To use these formulas correctly, you need the double-and-add algorithm

#Returns [k]G, where p is modulus
#and c is the constant of the Generalized Hessian Curve
N = P
Q = 0
for i in bits(k)
if i = 1 then
N = point_double(N)
return Q


Where the bits convert the $$k$$ into binary form and started from LSB.

I've found a problem during the calculation of the order an element, later figured out the cause. One can reach the codes and explanations on the Q/A from the StackOverflow

The order of $$(4,2,6)$$ is $$77400$$ i.e. $$[77400](4,2,6) = \mathcal{O}$$ and the order factors into $$2,2,2,3,3,5,5,43$$. Not a good curve.

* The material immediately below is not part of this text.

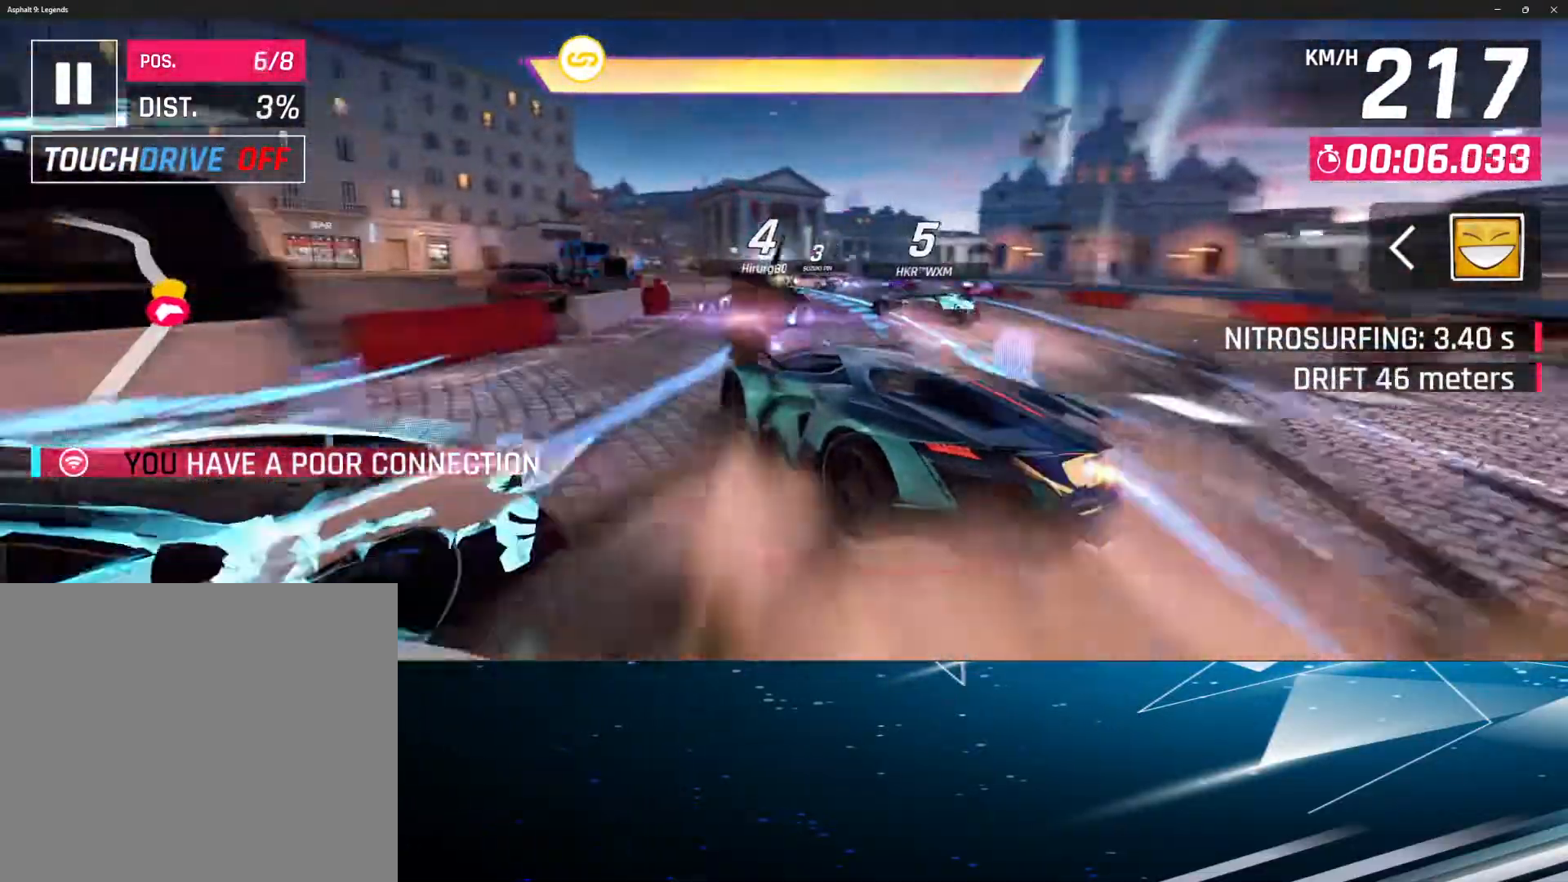
{"buttons": [], "left_stick": "center", "events": [[67, "R1", "down"], [133, "R1", "up"], [217, "R1", "down"], [283, "R1", "up"], [350, "R1", "down"], [433, "R1", "up"]]}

To run better, the order of the curve must be calculated before and so that one can use $$[k]P = [k \bmod order]P$$ equality.

## Smart's Sample Curve

N.Smart wrote an article titled The Hessian Form of an Elliptic Curve. In this work first, a curve over $$\operatorname{GF}(2^{191})$$ on the form $$E': y^2 +xy = x^3 + x^2 + b$$ $$b = \texttt{0x4DE3965E00F2A1C6C9750156A6FEFBE5EEF780BF3EF20E48}$$ is given, and that then transferred to a Hessian form.

$$x^3 + y^3 + z^3 = Dxyz$$

$$D = \texttt{0x16A4C7C2030FAD1380ABF8C2D47DC3E0C20AF62F6EDD06A7}$$

A point of order $$q$$ on $$C$$ is also given by $$(x, y, z)$$, where

$$x = \texttt{0x52FD0CE78D0651B4F66D2F4E12E170CA3E429F6A06433B22}$$ $$y = \texttt{0x1BECA50368403F3D13173968082B035397C77830A9D90E5D}$$ $$z = \texttt{0x2B08F7C0CCAC86151AA6FECABDD2D052BD60924F28A6A78E}$$

That is not generalized, however, your $$c=1$$ make is in this case. You can benefit from this curve.

The addition formula (5) cannot be used to double a point. If you do so, you end up with the invalid point (0:0:0).